Here at Enough, we often swap emails with interesting articles and feature stories that we come across in our favorite publications and on our favorite websites. We wanted to share some of these stories with you as part of our effort to keep you up to date on what you need to know in the world of anti-genocide and crimes against humanity work.
In the New York Times this week, East Africa bureau chief Jeffrey Gettleman tells the important and often overlooked story of male rape victims in eastern Congo. The article highlights an element of the crisis that is far more prevalent than reporting of it may suggest; some human rights organizations estimate that as much as 10 percent of rape survivors in eastern Congo are men. Given the startlingly gruesome nature of the violence perpetrated against Congolese civilians, it seems almost a moot point to rank levels of severity, but people familiar with the trend of male rape say the trauma suffered by men is especially complex:
The male rape cases are still just a fraction of those against women. But for the men involved, aid workers say, it is even harder to bounce back.
“Men’s identity is so connected to power and control,” Ms. Walker said.
And in a place where homosexuality is so taboo, the rapes carry an extra dose of shame.
“I’m laughed at,” Mr. Mukuli said. “The people in my village say: ‘You’re no longer a man. Those men in the bush made you their wife.’ ”

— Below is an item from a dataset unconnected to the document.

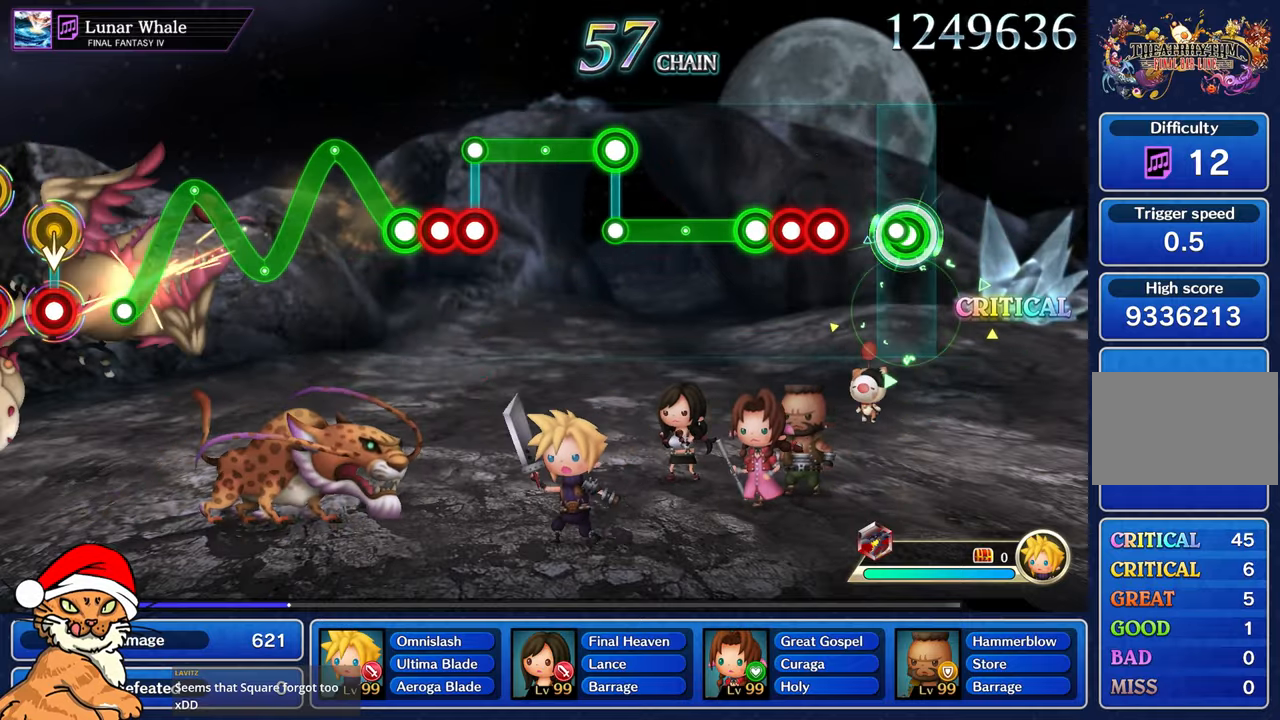
{"dt_ms": 500, "buttons": ["R1"], "left_stick": "center", "right_stick": "center", "events": [[83, "R1", "up"], [117, "left_stick", "center"], [500, "R1", "down"]]}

The public radio program On Point featured an excellent interview with filmmaker Pamela Yates, director of The Reckoning: The Battle for the International Criminal Court, and Christine Chung, former senior prosecutor at the ICC. Both speak very eloquently about the creation of the ICC, the making of the film, and the challenges and potential the world’s first international court system faces.
On the occasion of Secretary Clinton’s meeting with Somali President Sheikh Sharif this week, Somalia scholar and Enough consultant Ken Menkhaus thoughtfully weighs in on the serious dilemma of what to do about Somalia. His take: “Part of what makes Somalia’s problems so tricky is that the country has garnered perhaps too much interest from all sorts of external actors, many not benign and all working hard to tip the balance in favor of their various Somali allies.” Though there is plenty of hand wringing about how the U.S. should do more for Somalia, Menkhaus asserts that the Obama administration has acted “judiciously” and “carefully.” But even if the U.S. government is on the right track in its engagement with the fragile Somali government, Menkhaus makes clear that this assessment is little consolation. His headline – Somalia: Too Big a Problem to Fail? – says it all.

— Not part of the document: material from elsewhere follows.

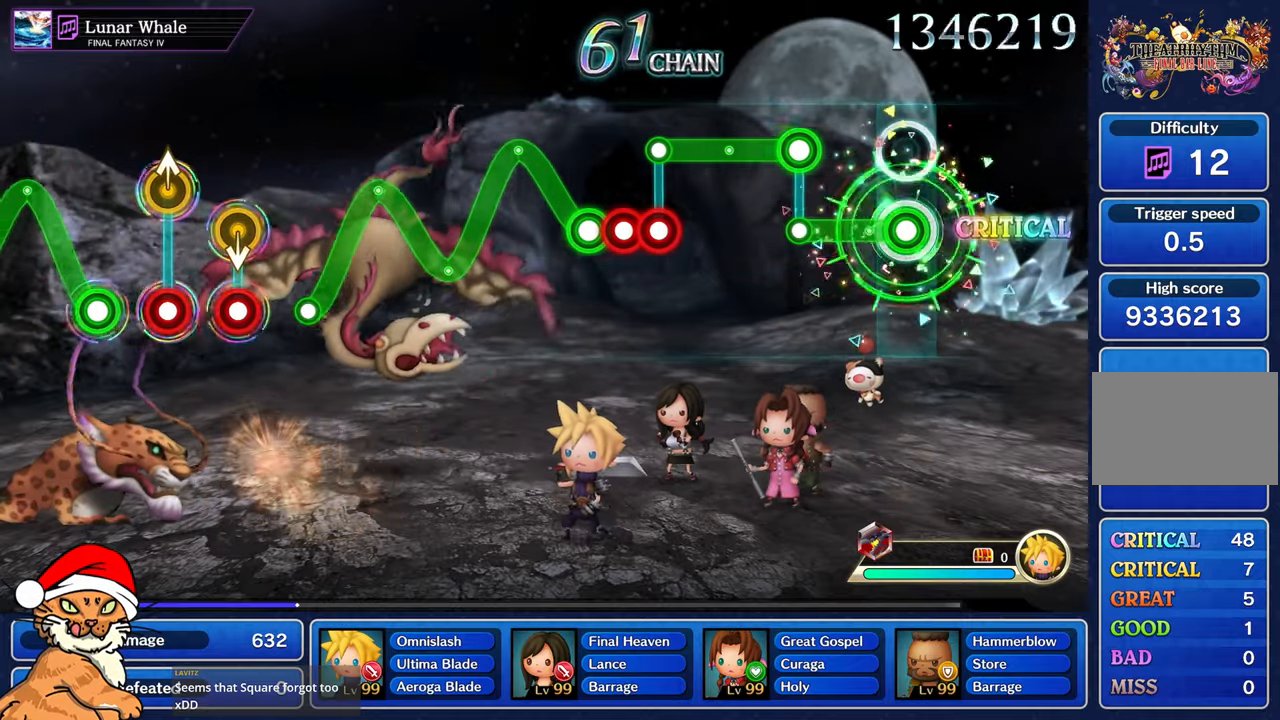
{"dt_ms": 1000, "buttons": ["L1"], "left_stick": "center", "right_stick": "center"}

The Washington Post’s Colum Lynch provided some interesting insights about Special Envoy Gration’s recent visits to IDP camps in Darfur. In sum: The camps’ elders were not pleased with the message the SE came to convey.
World Is Witness featured a strong post this week by Enough’s former Congo field researcher Rebecca Feeley, reporting from Bujumbura, Burundi. The even smaller country to Rwanda’s south, Burundi has experienced similar periods of intense ethnic violence as its neighbor, but the deaths – which have numbered in the hundreds of thousands during the most violent stretches – are often overlooked. Though the ethnic relations have largely improved in Burundi, Feeley remains cautious: “[D]on’t check Burundi off the list of post-conflict countries to watch just yet. Human rights groups and regional analysts have been seeing a steady increase in politically-motivated violence in the past year as Burundi approaches its 2010 presidential and parliamentary elections.”
The Enough Team contributed to this post.